Cavendish had a “Rambo-style” knife held to his throat during the terrifying ordeal at his home in Ongar, Essex, a trial at Chelmsford crown court was told.
Balaclava-wearing intruders broke into the property as he slept upstairs with his wife, Peta, who told the trial she had to cover her three-year-old child, who was also in the bed, with a duvet so they could not see what was happening.
Two Richard Mille watches, valued at £400,000 and £300,000, were among the items taken in the raid at about 2.30am on 27 November 2021.
Romario Henry, 31, of Lewisham, south-east London denied two counts of robbery but was found guilty on both counts by a majority verdict of 10 jurors to two after 14 and a half hours of deliberation.
His co-defendant Oludewa Okorosobo, 28, of Camberwell, south London, denied two counts of robbery and was cleared by the jury.
Okorosobo had loaned his mobile phone, which connected with cell masts in the Ongar area on the night, to a man who has admitted robbery.
Okorosobo said he did not go to the Cavendish address and was not with his phone, but had let Ali Sesay borrow it to use a navigation app.
Henry, who showed no visible reaction as he was convicted, will be sentenced on 7 February along with Sesay, of Rainham, Kent, who admitted two counts of robbery at an earlier hearing.
Cavendish and his wife said in a statement released through police that “nothing can ever erase what our family went through”.
They said: “Reliving our family’s experience from that night in November 2021 has been an incredibly difficult experience.
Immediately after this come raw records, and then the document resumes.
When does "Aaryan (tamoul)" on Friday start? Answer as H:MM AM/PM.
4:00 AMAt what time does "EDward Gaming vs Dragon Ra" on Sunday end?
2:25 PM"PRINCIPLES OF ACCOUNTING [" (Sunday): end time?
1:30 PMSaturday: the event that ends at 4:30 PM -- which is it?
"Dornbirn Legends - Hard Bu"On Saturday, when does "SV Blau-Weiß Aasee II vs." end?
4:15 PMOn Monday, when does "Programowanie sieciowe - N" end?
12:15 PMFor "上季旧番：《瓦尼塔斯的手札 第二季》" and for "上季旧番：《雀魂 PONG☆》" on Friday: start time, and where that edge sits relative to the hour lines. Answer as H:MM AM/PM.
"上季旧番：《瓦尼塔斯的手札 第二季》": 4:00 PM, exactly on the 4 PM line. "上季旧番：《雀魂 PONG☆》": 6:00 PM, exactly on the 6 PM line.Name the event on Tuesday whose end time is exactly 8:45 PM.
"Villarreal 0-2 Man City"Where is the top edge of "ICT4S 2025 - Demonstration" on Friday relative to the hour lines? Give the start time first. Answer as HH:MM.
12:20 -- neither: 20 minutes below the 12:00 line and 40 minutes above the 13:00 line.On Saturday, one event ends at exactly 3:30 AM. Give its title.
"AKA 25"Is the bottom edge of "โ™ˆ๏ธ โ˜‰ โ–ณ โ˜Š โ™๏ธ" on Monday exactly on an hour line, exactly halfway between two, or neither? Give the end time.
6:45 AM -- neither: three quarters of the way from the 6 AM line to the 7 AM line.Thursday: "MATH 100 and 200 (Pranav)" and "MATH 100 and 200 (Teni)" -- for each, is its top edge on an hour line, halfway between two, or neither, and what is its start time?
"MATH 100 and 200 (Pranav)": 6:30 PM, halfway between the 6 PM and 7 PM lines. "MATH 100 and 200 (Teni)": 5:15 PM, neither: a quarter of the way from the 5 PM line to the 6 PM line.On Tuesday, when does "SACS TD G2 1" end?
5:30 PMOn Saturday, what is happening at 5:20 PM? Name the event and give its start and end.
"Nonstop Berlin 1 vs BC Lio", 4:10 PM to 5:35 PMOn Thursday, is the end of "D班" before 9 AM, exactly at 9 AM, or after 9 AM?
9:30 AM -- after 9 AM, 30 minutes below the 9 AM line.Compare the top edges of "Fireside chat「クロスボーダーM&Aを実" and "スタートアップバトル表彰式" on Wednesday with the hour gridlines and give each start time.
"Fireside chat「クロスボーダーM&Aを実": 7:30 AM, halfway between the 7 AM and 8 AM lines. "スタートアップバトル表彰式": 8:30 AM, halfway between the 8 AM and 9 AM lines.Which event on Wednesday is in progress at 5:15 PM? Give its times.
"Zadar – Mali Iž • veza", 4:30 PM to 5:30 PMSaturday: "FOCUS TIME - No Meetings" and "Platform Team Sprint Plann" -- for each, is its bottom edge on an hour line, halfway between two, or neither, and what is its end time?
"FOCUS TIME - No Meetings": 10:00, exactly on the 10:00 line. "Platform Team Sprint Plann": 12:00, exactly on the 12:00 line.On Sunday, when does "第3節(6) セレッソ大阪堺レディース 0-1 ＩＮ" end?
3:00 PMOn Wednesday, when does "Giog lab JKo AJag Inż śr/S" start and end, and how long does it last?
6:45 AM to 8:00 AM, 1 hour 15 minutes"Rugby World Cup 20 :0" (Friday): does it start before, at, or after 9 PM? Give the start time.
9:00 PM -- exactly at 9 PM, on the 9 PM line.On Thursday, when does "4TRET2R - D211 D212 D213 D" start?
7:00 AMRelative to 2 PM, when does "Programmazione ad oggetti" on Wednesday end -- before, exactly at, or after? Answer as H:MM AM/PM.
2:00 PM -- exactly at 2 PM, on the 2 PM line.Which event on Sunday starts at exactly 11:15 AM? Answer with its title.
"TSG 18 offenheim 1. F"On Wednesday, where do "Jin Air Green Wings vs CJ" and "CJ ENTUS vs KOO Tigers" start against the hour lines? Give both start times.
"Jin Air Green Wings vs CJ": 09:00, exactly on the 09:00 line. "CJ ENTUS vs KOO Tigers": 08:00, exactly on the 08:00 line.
What happened that night is something that no family should ever have to go through.
“Although nothing can ever erase what our family went through, there is now some comfort that two men who broke into our family home and stole from us, assaulted Mark and terrified our children are now convicted and will be facing what we hope will be an appropriate sentence for their actions and we hope moves some steps in preventing this horror happening to another innocent family.”
They added: “We have worked and continue to work incredibly hard as a family to move on from that night as best we can, to make it a distant memory.
“It has been immensely difficult and in fact there have been times when it has felt impossible, but we will not let this event and these men’s actions define our family.
“We are moving forward together as a family.”
Peta Cavendish, who like her husband was naked during the robbery, told jurors she had heard a noise that woke her in the night and went downstairs to investigate.
She told the trial that one of the intruders “dragged” Cavendish “from his feet and started punching him”.
One had her husband in a headlock, she said, adding: “One of them held a large black knife to his throat and they said: ‘Where’s the watches’ and ‘Do you want me to stab you?’”
Jurors were told that two other men, Jo Jobson, from Plaistow, east London, and George Goddard, from Loughton in Essex, have been named as suspects in the case but have not been apprehended.
Jobson was 25 and Goddard 26 at the time of a police appeal last March.